What is your hope for the future?

Integration between psychiatry and palliative care will help broaden the access of patients to high quality management of symptoms and high quality mental health care for some of the emotional challenges that patients and families confront during this phase of life. This kind of integration and collaboration between the two fields is critically important.

You are the director of the Serious Illness Care Program, which has been described as a “groundbreaking initiative” to assist clinicians in discussing end-of-life care. What can you tell me about it?

Discussing end-of-life care with patients with a serious illness is one of the most challenging tasks that doctors confront. Most doctors aren’t well trained in doing this, so these conversations tend to be avoided or take place very late from the point of view of patients and families. The goal of the program is to help move these conversations upstream so patients can begin planning for the future and stay in control of the care they receive by thinking about what kind of care they want if their illness progresses. Patients frequently don’t understand how ill they are and if they did would make different decisions about how to use their time. Our goal is to help patients understand their illness and plan realistically about how to meet their personal goals.

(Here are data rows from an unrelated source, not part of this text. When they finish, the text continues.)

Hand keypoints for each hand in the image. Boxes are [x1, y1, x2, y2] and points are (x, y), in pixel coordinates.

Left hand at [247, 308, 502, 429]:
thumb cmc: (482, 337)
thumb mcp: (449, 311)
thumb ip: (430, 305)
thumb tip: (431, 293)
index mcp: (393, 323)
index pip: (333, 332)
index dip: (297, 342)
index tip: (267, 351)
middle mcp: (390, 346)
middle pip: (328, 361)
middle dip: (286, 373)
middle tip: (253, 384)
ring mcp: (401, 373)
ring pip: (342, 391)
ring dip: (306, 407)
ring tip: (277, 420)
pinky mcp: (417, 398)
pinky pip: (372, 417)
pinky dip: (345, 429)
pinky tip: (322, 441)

What specific resources does the program offer?

We offer clinicians training and a seven-item structured conversation guide that helps them ask the most important questions. To patients, we provide information and a guide to talking about serious illness with their loved ones. We also have a documentation system in the electronic health record that makes it easy for a doctor in the emergency department to know what’s most important to that patient in the context of their illness so that those priorities and values can guide decisions about the patient’s care.

Where is this program being used?

Our program is very new and is still being tested with patients at Dana-Farber Cancer Institute and Brigham and Women’s Hospital. We’re beginning testing in other settings, but it hasn’t been universally disseminated yet. If the program proves to be successful when we do the scientific analysis of its impact, we hope to disseminate it broadly in the U.S. and maybe even internationally.

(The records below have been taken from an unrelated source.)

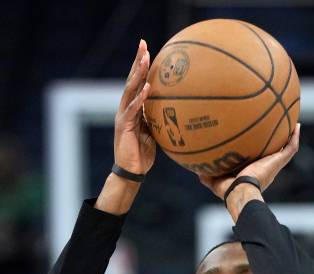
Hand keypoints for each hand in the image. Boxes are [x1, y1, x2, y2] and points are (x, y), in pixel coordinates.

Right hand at [114, 39, 155, 174]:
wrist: (132, 171)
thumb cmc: (143, 154)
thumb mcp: (154, 133)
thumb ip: (157, 119)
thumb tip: (173, 110)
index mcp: (133, 108)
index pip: (137, 83)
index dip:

Based on preliminary testing of the program, what have you observed?

We’ve observed that patients are very receptive to these conversations, that clinicians value the opportunity to learn more and practice new skills in having these conversations, and that this is a feasible way of getting more patients to have these conversations earlier on in the trajectory of their illnesses.

What does the future hold?

We’re conducting a randomized control trial, which is the most rigorous kind of scientific evaluation that you can conduct in medicine. We hope that this program helps patients get the care that is consistent with what’s important to them, and improves their ability to live well even with serious illness. That’s the goal.